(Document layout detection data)
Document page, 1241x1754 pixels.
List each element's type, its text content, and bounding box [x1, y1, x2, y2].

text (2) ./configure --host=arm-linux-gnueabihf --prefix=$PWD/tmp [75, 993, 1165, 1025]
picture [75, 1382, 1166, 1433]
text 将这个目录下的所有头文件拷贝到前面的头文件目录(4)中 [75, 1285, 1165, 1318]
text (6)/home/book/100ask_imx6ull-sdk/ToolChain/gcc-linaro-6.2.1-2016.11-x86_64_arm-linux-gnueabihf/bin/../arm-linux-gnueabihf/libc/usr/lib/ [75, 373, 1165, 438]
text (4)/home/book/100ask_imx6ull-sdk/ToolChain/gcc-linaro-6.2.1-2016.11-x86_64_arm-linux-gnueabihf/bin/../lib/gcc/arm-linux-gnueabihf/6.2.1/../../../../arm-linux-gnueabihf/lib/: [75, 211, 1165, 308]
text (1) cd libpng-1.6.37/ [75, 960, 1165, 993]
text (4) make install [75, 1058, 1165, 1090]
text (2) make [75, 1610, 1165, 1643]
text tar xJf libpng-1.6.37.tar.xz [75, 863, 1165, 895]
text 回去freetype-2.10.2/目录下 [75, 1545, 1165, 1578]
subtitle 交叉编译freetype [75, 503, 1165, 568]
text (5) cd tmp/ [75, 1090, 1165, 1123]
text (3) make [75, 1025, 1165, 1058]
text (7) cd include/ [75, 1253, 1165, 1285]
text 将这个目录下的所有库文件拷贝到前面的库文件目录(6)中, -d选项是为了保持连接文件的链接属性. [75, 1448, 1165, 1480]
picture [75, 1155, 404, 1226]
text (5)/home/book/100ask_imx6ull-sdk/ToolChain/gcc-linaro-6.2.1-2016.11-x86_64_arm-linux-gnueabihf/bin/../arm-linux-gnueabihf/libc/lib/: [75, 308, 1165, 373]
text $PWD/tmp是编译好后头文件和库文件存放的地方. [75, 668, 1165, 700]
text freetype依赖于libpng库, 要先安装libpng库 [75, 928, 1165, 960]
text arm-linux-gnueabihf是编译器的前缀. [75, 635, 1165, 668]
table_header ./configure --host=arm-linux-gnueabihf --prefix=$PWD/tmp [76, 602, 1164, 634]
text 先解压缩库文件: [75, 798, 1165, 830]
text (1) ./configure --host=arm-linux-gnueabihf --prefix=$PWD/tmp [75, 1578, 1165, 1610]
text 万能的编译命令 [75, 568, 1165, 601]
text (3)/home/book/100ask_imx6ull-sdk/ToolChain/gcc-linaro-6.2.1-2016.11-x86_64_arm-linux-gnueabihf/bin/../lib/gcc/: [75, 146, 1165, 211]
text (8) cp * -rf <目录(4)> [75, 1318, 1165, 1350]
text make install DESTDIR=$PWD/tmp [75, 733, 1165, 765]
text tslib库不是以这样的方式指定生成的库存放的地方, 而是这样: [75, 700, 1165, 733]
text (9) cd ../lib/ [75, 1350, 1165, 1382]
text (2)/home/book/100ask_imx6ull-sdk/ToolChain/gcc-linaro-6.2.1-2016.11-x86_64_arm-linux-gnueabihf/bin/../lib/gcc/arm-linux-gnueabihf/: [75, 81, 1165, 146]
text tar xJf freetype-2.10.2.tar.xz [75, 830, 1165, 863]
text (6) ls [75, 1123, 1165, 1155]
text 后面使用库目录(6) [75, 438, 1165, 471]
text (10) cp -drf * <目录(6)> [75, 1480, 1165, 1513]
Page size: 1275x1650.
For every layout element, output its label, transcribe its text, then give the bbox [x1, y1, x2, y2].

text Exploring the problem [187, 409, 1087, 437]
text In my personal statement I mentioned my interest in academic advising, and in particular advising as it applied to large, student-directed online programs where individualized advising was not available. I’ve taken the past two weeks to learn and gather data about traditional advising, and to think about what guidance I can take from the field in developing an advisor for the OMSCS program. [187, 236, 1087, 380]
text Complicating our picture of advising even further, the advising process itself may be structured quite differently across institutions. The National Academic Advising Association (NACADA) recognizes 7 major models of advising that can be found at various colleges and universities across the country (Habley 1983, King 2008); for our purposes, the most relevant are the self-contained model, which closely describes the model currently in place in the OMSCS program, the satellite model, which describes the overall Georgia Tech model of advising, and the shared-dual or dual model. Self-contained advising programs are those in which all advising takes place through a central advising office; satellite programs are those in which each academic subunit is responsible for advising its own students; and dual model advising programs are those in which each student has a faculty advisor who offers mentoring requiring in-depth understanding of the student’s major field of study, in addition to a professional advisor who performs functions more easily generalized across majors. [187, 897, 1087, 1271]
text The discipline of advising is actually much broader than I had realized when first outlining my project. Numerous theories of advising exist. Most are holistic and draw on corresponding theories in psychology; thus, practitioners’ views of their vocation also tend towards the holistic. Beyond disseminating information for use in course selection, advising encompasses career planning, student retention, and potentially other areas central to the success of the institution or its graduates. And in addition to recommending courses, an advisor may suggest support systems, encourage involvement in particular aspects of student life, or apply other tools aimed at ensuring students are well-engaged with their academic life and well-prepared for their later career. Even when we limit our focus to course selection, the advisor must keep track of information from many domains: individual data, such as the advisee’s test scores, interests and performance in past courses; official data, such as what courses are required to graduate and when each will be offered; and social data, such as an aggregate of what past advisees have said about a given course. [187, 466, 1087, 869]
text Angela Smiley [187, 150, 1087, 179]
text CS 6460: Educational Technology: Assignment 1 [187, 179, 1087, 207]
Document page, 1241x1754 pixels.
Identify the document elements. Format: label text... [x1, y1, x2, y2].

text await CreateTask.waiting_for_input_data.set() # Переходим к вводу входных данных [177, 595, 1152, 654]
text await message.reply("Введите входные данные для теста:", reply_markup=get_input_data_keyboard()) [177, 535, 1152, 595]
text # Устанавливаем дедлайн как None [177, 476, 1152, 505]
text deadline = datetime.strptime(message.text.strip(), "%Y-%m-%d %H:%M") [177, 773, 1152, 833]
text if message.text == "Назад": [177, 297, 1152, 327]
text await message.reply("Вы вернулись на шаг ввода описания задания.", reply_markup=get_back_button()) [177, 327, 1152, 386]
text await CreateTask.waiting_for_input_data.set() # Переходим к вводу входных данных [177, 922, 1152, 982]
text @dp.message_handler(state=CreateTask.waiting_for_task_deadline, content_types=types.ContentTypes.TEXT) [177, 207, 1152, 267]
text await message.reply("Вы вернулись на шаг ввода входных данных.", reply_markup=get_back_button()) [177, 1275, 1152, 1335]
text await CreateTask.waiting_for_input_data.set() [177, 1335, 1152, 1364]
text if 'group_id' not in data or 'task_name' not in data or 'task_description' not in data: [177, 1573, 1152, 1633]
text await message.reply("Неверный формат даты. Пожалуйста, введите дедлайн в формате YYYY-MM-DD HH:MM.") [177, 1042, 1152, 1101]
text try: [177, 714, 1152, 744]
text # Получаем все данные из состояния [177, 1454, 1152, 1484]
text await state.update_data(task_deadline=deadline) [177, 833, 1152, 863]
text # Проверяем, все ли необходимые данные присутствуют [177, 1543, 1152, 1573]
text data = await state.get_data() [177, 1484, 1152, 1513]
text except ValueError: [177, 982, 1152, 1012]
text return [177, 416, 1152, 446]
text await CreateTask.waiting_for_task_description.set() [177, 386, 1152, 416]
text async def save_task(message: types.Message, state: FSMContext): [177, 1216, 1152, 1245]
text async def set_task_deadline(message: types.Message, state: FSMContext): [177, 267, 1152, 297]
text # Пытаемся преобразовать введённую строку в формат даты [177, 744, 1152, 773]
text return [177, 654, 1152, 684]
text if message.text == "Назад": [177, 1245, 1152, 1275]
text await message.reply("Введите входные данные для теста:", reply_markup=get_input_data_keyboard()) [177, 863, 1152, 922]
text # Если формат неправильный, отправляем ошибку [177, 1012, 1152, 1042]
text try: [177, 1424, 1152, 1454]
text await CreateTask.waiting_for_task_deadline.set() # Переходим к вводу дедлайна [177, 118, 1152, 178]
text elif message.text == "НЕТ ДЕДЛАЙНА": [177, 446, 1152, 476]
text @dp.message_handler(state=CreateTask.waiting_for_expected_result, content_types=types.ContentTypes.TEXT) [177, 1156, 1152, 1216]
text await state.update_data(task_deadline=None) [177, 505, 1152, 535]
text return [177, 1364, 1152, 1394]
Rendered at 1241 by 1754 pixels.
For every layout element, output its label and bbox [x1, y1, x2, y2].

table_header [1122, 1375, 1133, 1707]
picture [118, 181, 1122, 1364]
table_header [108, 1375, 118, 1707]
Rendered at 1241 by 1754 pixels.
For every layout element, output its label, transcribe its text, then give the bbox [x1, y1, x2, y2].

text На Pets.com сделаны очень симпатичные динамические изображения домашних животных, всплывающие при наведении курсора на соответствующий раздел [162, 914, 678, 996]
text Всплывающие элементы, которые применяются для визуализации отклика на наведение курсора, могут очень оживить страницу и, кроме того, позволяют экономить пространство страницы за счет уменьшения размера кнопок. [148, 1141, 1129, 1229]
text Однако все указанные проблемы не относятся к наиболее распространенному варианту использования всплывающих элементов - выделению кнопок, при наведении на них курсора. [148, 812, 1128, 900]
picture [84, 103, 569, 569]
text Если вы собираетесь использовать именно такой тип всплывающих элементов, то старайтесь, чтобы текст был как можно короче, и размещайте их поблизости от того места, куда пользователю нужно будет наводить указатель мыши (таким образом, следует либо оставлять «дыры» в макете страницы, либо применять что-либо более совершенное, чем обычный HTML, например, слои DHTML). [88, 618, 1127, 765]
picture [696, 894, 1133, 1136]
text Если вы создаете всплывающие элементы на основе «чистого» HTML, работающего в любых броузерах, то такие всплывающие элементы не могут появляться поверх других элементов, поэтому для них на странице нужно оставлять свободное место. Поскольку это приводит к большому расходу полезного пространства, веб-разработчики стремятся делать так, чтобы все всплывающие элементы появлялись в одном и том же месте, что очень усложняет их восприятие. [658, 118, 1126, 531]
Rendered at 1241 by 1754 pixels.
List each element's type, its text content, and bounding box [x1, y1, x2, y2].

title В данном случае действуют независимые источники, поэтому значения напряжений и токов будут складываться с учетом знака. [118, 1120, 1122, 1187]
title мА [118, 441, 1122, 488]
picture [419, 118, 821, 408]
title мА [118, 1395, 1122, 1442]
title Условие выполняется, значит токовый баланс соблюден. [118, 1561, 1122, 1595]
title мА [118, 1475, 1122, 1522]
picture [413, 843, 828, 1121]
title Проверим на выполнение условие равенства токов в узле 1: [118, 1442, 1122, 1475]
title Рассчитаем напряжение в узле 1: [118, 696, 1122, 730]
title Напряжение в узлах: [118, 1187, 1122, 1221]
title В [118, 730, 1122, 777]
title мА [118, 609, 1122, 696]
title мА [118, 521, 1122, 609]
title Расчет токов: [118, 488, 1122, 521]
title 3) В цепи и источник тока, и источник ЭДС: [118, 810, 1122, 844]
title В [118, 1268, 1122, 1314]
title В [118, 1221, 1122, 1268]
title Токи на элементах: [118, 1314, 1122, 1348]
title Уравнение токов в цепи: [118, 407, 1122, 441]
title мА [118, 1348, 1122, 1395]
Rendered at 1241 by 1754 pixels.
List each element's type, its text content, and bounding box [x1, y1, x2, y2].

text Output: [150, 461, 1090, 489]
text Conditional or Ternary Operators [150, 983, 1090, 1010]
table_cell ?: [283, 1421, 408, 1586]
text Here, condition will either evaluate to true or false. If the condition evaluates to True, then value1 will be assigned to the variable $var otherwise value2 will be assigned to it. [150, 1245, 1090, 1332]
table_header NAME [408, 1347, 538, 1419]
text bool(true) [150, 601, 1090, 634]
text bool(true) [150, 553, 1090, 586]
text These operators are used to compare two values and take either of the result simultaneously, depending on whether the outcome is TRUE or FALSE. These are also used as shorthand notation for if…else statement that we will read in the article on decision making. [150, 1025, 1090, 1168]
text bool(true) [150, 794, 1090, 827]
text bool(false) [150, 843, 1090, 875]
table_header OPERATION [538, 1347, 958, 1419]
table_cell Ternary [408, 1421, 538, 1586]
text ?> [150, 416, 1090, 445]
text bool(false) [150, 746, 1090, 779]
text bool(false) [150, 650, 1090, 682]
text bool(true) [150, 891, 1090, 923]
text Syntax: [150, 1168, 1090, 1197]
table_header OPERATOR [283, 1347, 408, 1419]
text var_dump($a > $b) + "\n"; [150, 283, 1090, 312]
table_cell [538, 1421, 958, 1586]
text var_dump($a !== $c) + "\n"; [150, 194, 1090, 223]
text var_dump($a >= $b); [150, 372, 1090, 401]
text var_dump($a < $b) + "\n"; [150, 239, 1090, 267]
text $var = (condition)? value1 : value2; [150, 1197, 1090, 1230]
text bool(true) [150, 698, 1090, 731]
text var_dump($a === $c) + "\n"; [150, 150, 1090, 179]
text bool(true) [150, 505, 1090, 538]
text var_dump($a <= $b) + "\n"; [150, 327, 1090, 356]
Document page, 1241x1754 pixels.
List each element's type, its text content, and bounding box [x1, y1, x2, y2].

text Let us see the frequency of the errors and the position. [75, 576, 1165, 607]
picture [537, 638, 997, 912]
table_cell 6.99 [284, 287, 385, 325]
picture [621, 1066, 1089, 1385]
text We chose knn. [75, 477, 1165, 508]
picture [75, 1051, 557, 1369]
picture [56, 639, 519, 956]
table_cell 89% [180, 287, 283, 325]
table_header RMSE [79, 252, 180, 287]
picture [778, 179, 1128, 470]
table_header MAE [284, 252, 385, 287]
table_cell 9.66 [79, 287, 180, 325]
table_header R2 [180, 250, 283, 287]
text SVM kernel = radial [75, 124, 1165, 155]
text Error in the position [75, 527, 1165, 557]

PROBLEM: Which lines in the data above hold the string "async"? Return each of them.

FINAL ANSWER:
text async def save_task(message: types.Message, state: FSMContext): [177, 1216, 1152, 1245]
text async def set_task_deadline(message: types.Message, state: FSMContext): [177, 267, 1152, 297]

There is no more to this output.